Mortgage approvals plunge in August as full impact of higher interest rates starts to come through

The effect of higher interest rates on home purchases became clearer in August, as the amount of mortgage approvals in the month fell further, while the average rate paid on new deals rose sharply.

According to figures released today by the Bank of England, the number of approvals for home purchases fell to just 45,400, the lowest figure since February, when approvals plummeted in the wake of the mini-Budget. Though still higher than the low-point reached last year, monthly approvals are far below the average of the last decade, when around 70,000 was a typical figure.

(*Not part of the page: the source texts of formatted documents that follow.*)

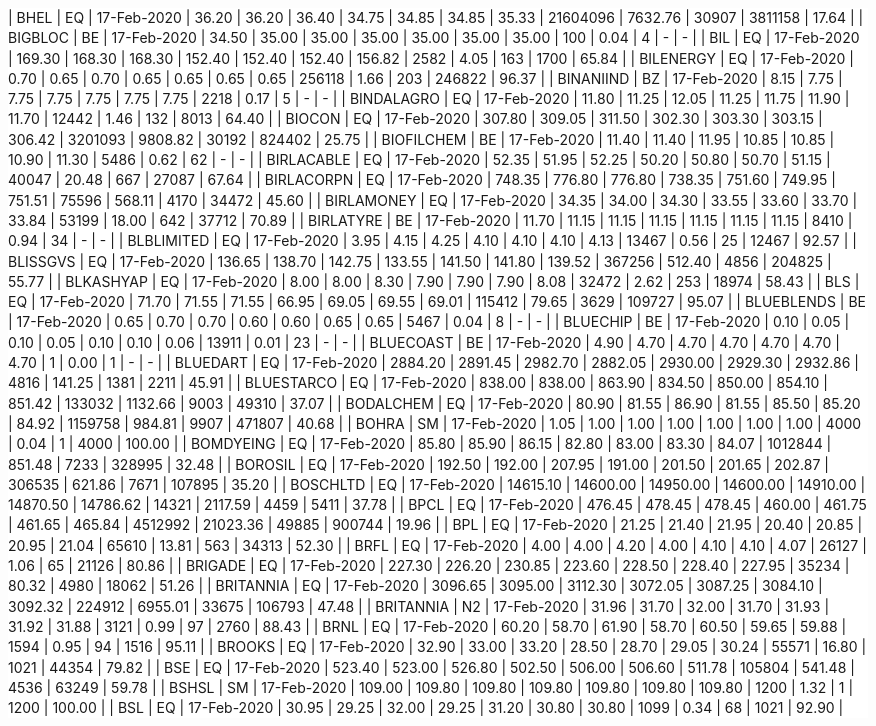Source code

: | BHEL | EQ | 17-Feb-2020 | 36.20 | 36.20 | 36.40 | 34.75 | 34.85 | 34.85 | 35.33 | 21604096 | 7632.76 | 30907 | 3811158 | 17.64 |
| BIGBLOC | BE | 17-Feb-2020 | 34.50 | 35.00 | 35.00 | 35.00 | 35.00 | 35.00 | 35.00 | 100 | 0.04 | 4 | - | - |
| BIL | EQ | 17-Feb-2020 | 169.30 | 168.30 | 168.30 | 152.40 | 152.40 | 152.40 | 156.82 | 2582 | 4.05 | 163 | 1700 | 65.84 |
| BILENERGY | EQ | 17-Feb-2020 | 0.70 | 0.65 | 0.70 | 0.65 | 0.65 | 0.65 | 0.65 | 256118 | 1.66 | 203 | 246822 | 96.37 |
| BINANIIND | BZ | 17-Feb-2020 | 8.15 | 7.75 | 7.75 | 7.75 | 7.75 | 7.75 | 7.75 | 2218 | 0.17 | 5 | - | - |
| BINDALAGRO | EQ | 17-Feb-2020 | 11.80 | 11.25 | 12.05 | 11.25 | 11.75 | 11.90 | 11.70 | 12442 | 1.46 | 132 | 8013 | 64.40 |
| BIOCON | EQ | 17-Feb-2020 | 307.80 | 309.05 | 311.50 | 302.30 | 303.30 | 303.15 | 306.42 | 3201093 | 9808.82 | 30192 | 824402 | 25.75 |
| BIOFILCHEM | BE | 17-Feb-2020 | 11.40 | 11.40 | 11.95 | 10.85 | 10.85 | 10.90 | 11.30 | 5486 | 0.62 | 62 | - | - |
| BIRLACABLE | EQ | 17-Feb-2020 | 52.35 | 51.95 | 52.25 | 50.20 | 50.80 | 50.70 | 51.15 | 40047 | 20.48 | 667 | 27087 | 67.64 |
| BIRLACORPN | EQ | 17-Feb-2020 | 748.35 | 776.80 | 776.80 | 738.35 | 751.60 | 749.95 | 751.51 | 75596 | 568.11 | 4170 | 34472 | 45.60 |
| BIRLAMONEY | EQ | 17-Feb-2020 | 34.35 | 34.00 | 34.30 | 33.55 | 33.60 | 33.70 | 33.84 | 53199 | 18.00 | 642 | 37712 | 70.89 |
| BIRLATYRE | BE | 17-Feb-2020 | 11.70 | 11.15 | 11.15 | 11.15 | 11.15 | 11.15 | 11.15 | 8410 | 0.94 | 34 | - | - |
| BLBLIMITED | EQ | 17-Feb-2020 | 3.95 | 4.15 | 4.25 | 4.10 | 4.10 | 4.10 | 4.13 | 13467 | 0.56 | 25 | 12467 | 92.57 |
| BLISSGVS | EQ | 17-Feb-2020 | 136.65 | 138.70 | 142.75 | 133.55 | 141.50 | 141.80 | 139.52 | 367256 | 512.40 | 4856 | 204825 | 55.77 |
| BLKASHYAP | EQ | 17-Feb-2020 | 8.00 | 8.00 | 8.30 | 7.90 | 7.90 | 7.90 | 8.08 | 32472 | 2.62 | 253 | 18974 | 58.43 |
| BLS | EQ | 17-Feb-2020 | 71.70 | 71.55 | 71.55 | 66.95 | 69.05 | 69.55 | 69.01 | 115412 | 79.65 | 3629 | 109727 | 95.07 |
| BLUEBLENDS | BE | 17-Feb-2020 | 0.65 | 0.70 | 0.70 | 0.60 | 0.60 | 0.65 | 0.65 | 5467 | 0.04 | 8 | - | - |
| BLUECHIP | BE | 17-Feb-2020 | 0.10 | 0.05 | 0.10 | 0.05 | 0.10 | 0.10 | 0.06 | 13911 | 0.01 | 23 | - | - |
| BLUECOAST | BE | 17-Feb-2020 | 4.90 | 4.70 | 4.70 | 4.70 | 4.70 | 4.70 | 4.70 | 1 | 0.00 | 1 | - | - |
| BLUEDART | EQ | 17-Feb-2020 | 2884.20 | 2891.45 | 2982.70 | 2882.05 | 2930.00 | 2929.30 | 2932.86 | 4816 | 141.25 | 1381 | 2211 | 45.91 |
| BLUESTARCO | EQ | 17-Feb-2020 | 838.00 | 838.00 | 863.90 | 834.50 | 850.00 | 854.10 | 851.42 | 133032 | 1132.66 | 9003 | 49310 | 37.07 |
| BODALCHEM | EQ | 17-Feb-2020 | 80.90 | 81.55 | 86.90 | 81.55 | 85.50 | 85.20 | 84.92 | 1159758 | 984.81 | 9907 | 471807 | 40.68 |
| BOHRA | SM | 17-Feb-2020 | 1.05 | 1.00 | 1.00 | 1.00 | 1.00 | 1.00 | 1.00 | 4000 | 0.04 | 1 | 4000 | 100.00 |
| BOMDYEING | EQ | 17-Feb-2020 | 85.80 | 85.90 | 86.15 | 82.80 | 83.00 | 83.30 | 84.07 | 1012844 | 851.48 | 7233 | 328995 | 32.48 |
| BOROSIL | EQ | 17-Feb-2020 | 192.50 | 192.00 | 207.95 | 191.00 | 201.50 | 201.65 | 202.87 | 306535 | 621.86 | 7671 | 107895 | 35.20 |
| BOSCHLTD | EQ | 17-Feb-2020 | 14615.10 | 14600.00 | 14950.00 | 14600.00 | 14910.00 | 14870.50 | 14786.62 | 14321 | 2117.59 | 4459 | 5411 | 37.78 |
| BPCL | EQ | 17-Feb-2020 | 476.45 | 478.45 | 478.45 | 460.00 | 461.75 | 461.65 | 465.84 | 4512992 | 21023.36 | 49885 | 900744 | 19.96 |
| BPL | EQ | 17-Feb-2020 | 21.25 | 21.40 | 21.95 | 20.40 | 20.85 | 20.95 | 21.04 | 65610 | 13.81 | 563 | 34313 | 52.30 |
| BRFL | EQ | 17-Feb-2020 | 4.00 | 4.00 | 4.20 | 4.00 | 4.10 | 4.10 | 4.07 | 26127 | 1.06 | 65 | 21126 | 80.86 |
| BRIGADE | EQ | 17-Feb-2020 | 227.30 | 226.20 | 230.85 | 223.60 | 228.50 | 228.40 | 227.95 | 35234 | 80.32 | 4980 | 18062 | 51.26 |
| BRITANNIA | EQ | 17-Feb-2020 | 3096.65 | 3095.00 | 3112.30 | 3072.05 | 3087.25 | 3084.10 | 3092.32 | 224912 | 6955.01 | 33675 | 106793 | 47.48 |
| BRITANNIA | N2 | 17-Feb-2020 | 31.96 | 31.70 | 32.00 | 31.70 | 31.93 | 31.92 | 31.88 | 3121 | 0.99 | 97 | 2760 | 88.43 |
| BRNL | EQ | 17-Feb-2020 | 60.20 | 58.70 | 61.90 | 58.70 | 60.50 | 59.65 | 59.88 | 1594 | 0.95 | 94 | 1516 | 95.11 |
| BROOKS | EQ | 17-Feb-2020 | 32.90 | 33.00 | 33.20 | 28.50 | 28.70 | 29.05 | 30.24 | 55571 | 16.80 | 1021 | 44354 | 79.82 |
| BSE | EQ | 17-Feb-2020 | 523.40 | 523.00 | 526.80 | 502.50 | 506.00 | 506.60 | 511.78 | 105804 | 541.48 | 4536 | 63249 | 59.78 |
| BSHSL | SM | 17-Feb-2020 | 109.00 | 109.80 | 109.80 | 109.80 | 109.80 | 109.80 | 109.80 | 1200 | 1.32 | 1 | 1200 | 100.00 |
| BSL | EQ | 17-Feb-2020 | 30.95 | 29.25 | 32.00 | 29.25 | 31.20 | 30.80 | 30.80 | 1099 | 0.34 | 68 | 1021 | 92.90 |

The average interest rate paid on new mortgages, which had been only edging up in May, June and July, even as lenders rapidly increased their prices, rose by 0.16 percentage points to 4.82%. That meant the average interest rate for all mortgages, including those agreed years ago when interest rates were much lower, rose above the 3% mark, to 3.01%. Economists have warned of a ‘mortgage time bomb’ that will hit the economy as more and more homeowners’ low-interest fixed-rate deals expire and they agree new fixes at significantly higher rates.

Craig Fish, managing director at Beckton-based mortgage broker Lodestone, said low approvals in August are not uncommon, but he had seen little signs of the usual September improvement. “Transaction levels in August were down as they always are during the summer months,” he said. “The expected increase in business that is normally seen in September just hasn’t materialised. We’ve had lots of enquiries but there is a real hesitation form people to commit.

“It’s likely that until we see stability from the Bank of England, and lenders reduce rates further, the lack of purchase activity is set to continue until early in 2024.”

Thomas Pugh, economist at audit, tax and consulting firm RSM UK, said the rise in interest rates means house prices may fall by 10% from their peak.

Ashley Webb, UK economist at Capital Economics, said: “The drag from higher interest rates on bank lending grew further in August. And although interest rates have probably peaked at 5.25%, this effect will intensify as the Bank of England keeps rates at their peak until late in 2024 and the full impact of previous rate hikes is eventually felt.”